AUFGABE 1:
Schreibe den Abschnitt des Seitenauszugs von „Nach ihrer Grundform“ bis einschließlich „zugekehrten Querschiff-Flügel erhalten.“ neu und setze dabei „Galerien“ an die Stelle von „Emporen“.
AUFGABE 2:
Bitte nenne, wodurch laut dem Seitenauszug die Stellung des Turms bedingt war.

SEITENAUSZUG:
____

Ansicht aus der Friedhof-Strasse

Nach ihrer Grundform eine durch den rechteckigen Chor, sowie ein mit halben Sechsecken geschlossenes Querschiff erweiterte, sogen. „Saalkirche“, d.h, ein einschiffiger, nur von schmalen, zwischen den Strebepfeilern ausgesparten Seitengängen begleiteter Kirchenraum mit Emporen über dem Schlussjoch, den Seitengängen und den Armen des Querschiffs, verdankt die Kirche ihre Eigenart der ungewöhnlichen Stellung des Thurmes. Wie ein Blick auf den Lageplan zeigt, ist letztere jedoch keineswegs willkürlich gewählt worden, sondern war bedingt durch den Bauplatz, der eine Stellung des Thurms in der Axe als sehr ungünstig erscheinen liess und es nahe legte, den beherrschenden, höchsten Theil des Bauwerks möglichst in der Mitte desselben und möglichst nahe der Friedhof-Str. anzuordnen. Er hat seinen Platz demnach im unmittelbaren Anschluss an dem dieser zugekehrten Querschiff-Flügel erhalten.

____

DATENÜBERSICHT:
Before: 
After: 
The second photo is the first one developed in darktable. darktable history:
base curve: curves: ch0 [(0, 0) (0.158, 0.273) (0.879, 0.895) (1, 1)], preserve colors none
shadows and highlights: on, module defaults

____

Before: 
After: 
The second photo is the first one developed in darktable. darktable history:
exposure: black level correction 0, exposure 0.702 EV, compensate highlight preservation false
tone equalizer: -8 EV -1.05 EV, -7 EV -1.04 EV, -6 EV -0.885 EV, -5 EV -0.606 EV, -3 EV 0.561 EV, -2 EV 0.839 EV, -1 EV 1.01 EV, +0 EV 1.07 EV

____

SCHRIFTLICHE ANTWORT 1:
Nach ihrer Grundform eine durch den rechteckigen Chor, sowie ein mit halben Sechsecken geschlossenes Querschiff erweiterte, sogen. „Saalkirche“, d.h, ein einschiffiger, nur von schmalen, zwischen den Strebepfeilern ausgesparten Seitengängen begleiteter Kirchenraum mit Galerien über dem Schlussjoch, den Seitengängen und den Armen des Querschiffs, verdankt die Kirche ihre Eigenart der ungewöhnlichen Stellung des Thurmes. Wie ein Blick auf den Lageplan zeigt, ist letztere jedoch keineswegs willkürlich gewählt worden, sondern war bedingt durch den Bauplatz, der eine Stellung des Thurms in der Axe als sehr ungünstig erscheinen liess und es nahe legte, den beherrschenden, höchsten Theil des Bauwerks möglichst in der Mitte desselben und möglichst nahe der Friedhof-Str. anzuordnen. Er hat seinen Platz demnach im unmittelbaren Anschluss an dem dieser zugekehrten Querschiff-Flügel erhalten.

SCHRIFTLICHE ANTWORT 2:
Durch den Bauplatz, der eine Stellung des Turms in der Achse als sehr ungünstig erscheinen ließ.